§ THE PROBLEM
Could you repeat the records below exactly as written?

Top of RECORDS TO PROCESS

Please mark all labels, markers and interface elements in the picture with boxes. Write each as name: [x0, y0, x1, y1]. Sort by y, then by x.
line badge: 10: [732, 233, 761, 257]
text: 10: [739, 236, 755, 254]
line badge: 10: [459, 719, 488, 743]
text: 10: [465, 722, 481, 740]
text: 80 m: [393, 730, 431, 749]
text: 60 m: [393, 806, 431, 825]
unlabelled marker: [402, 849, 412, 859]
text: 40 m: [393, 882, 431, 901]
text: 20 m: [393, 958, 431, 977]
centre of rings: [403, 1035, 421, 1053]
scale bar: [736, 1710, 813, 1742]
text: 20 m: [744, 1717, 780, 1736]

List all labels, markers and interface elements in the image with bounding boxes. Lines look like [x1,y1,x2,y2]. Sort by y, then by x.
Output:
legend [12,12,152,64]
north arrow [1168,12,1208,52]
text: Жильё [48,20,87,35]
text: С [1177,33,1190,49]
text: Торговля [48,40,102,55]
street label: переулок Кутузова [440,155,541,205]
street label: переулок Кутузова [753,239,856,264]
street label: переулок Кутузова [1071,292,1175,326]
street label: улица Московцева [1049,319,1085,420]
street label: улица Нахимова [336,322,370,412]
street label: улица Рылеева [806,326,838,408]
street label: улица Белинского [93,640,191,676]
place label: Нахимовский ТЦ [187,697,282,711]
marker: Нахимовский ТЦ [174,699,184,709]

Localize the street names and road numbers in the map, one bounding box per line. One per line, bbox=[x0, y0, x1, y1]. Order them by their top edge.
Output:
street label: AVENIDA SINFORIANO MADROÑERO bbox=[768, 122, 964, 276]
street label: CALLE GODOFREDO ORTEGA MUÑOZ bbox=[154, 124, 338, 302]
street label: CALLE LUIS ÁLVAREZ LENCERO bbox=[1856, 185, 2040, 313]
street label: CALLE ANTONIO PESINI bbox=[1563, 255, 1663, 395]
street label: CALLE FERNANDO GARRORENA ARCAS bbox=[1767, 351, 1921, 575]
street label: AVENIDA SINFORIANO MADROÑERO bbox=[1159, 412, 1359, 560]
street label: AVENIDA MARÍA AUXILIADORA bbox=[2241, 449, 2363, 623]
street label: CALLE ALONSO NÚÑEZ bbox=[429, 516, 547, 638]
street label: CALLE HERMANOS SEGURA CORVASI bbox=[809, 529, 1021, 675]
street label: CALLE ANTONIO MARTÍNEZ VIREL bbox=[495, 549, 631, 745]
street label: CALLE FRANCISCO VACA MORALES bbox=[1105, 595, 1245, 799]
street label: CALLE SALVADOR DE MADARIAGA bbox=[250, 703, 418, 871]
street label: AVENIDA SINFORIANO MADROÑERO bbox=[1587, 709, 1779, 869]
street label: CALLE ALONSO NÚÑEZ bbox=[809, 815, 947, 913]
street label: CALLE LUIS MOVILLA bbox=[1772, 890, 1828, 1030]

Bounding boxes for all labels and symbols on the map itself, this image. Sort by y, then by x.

Bottom of RECORDS TO PROCESS

§ SOLUTION TO THIS PROBLEM
Please mark all labels, markers and interface elements in the picture with boxes. Write each as name: [x0, y0, x1, y1]. Sort by y, then by x.
line badge: 10: [732, 233, 761, 257]
text: 10: [739, 236, 755, 254]
line badge: 10: [459, 719, 488, 743]
text: 10: [465, 722, 481, 740]
text: 80 m: [393, 730, 431, 749]
text: 60 m: [393, 806, 431, 825]
unlabelled marker: [402, 849, 412, 859]
text: 40 m: [393, 882, 431, 901]
text: 20 m: [393, 958, 431, 977]
centre of rings: [403, 1035, 421, 1053]
scale bar: [736, 1710, 813, 1742]
text: 20 m: [744, 1717, 780, 1736]

List all labels, markers and interface elements in the image with bounding boxes. Lines look like [x1,y1,x2,y2]. Sort by y, then by x.
Output:
legend [12,12,152,64]
north arrow [1168,12,1208,52]
text: Жильё [48,20,87,35]
text: С [1177,33,1190,49]
text: Торговля [48,40,102,55]
street label: переулок Кутузова [440,155,541,205]
street label: переулок Кутузова [753,239,856,264]
street label: переулок Кутузова [1071,292,1175,326]
street label: улица Московцева [1049,319,1085,420]
street label: улица Нахимова [336,322,370,412]
street label: улица Рылеева [806,326,838,408]
street label: улица Белинского [93,640,191,676]
place label: Нахимовский ТЦ [187,697,282,711]
marker: Нахимовский ТЦ [174,699,184,709]

Localize the street names and road numbers in the map, one bounding box per line. One per line, bbox=[x0, y0, x1, y1]. Order them by their top edge.
Output:
street label: AVENIDA SINFORIANO MADROÑERO bbox=[768, 122, 964, 276]
street label: CALLE GODOFREDO ORTEGA MUÑOZ bbox=[154, 124, 338, 302]
street label: CALLE LUIS ÁLVAREZ LENCERO bbox=[1856, 185, 2040, 313]
street label: CALLE ANTONIO PESINI bbox=[1563, 255, 1663, 395]
street label: CALLE FERNANDO GARRORENA ARCAS bbox=[1767, 351, 1921, 575]
street label: AVENIDA SINFORIANO MADROÑERO bbox=[1159, 412, 1359, 560]
street label: AVENIDA MARÍA AUXILIADORA bbox=[2241, 449, 2363, 623]
street label: CALLE ALONSO NÚÑEZ bbox=[429, 516, 547, 638]
street label: CALLE HERMANOS SEGURA CORVASI bbox=[809, 529, 1021, 675]
street label: CALLE ANTONIO MARTÍNEZ VIREL bbox=[495, 549, 631, 745]
street label: CALLE FRANCISCO VACA MORALES bbox=[1105, 595, 1245, 799]
street label: CALLE SALVADOR DE MADARIAGA bbox=[250, 703, 418, 871]
street label: AVENIDA SINFORIANO MADROÑERO bbox=[1587, 709, 1779, 869]
street label: CALLE ALONSO NÚÑEZ bbox=[809, 815, 947, 913]
street label: CALLE LUIS MOVILLA bbox=[1772, 890, 1828, 1030]

Bounding boxes for all labels and symbols on the map itself, this image. Sort by y, then by x.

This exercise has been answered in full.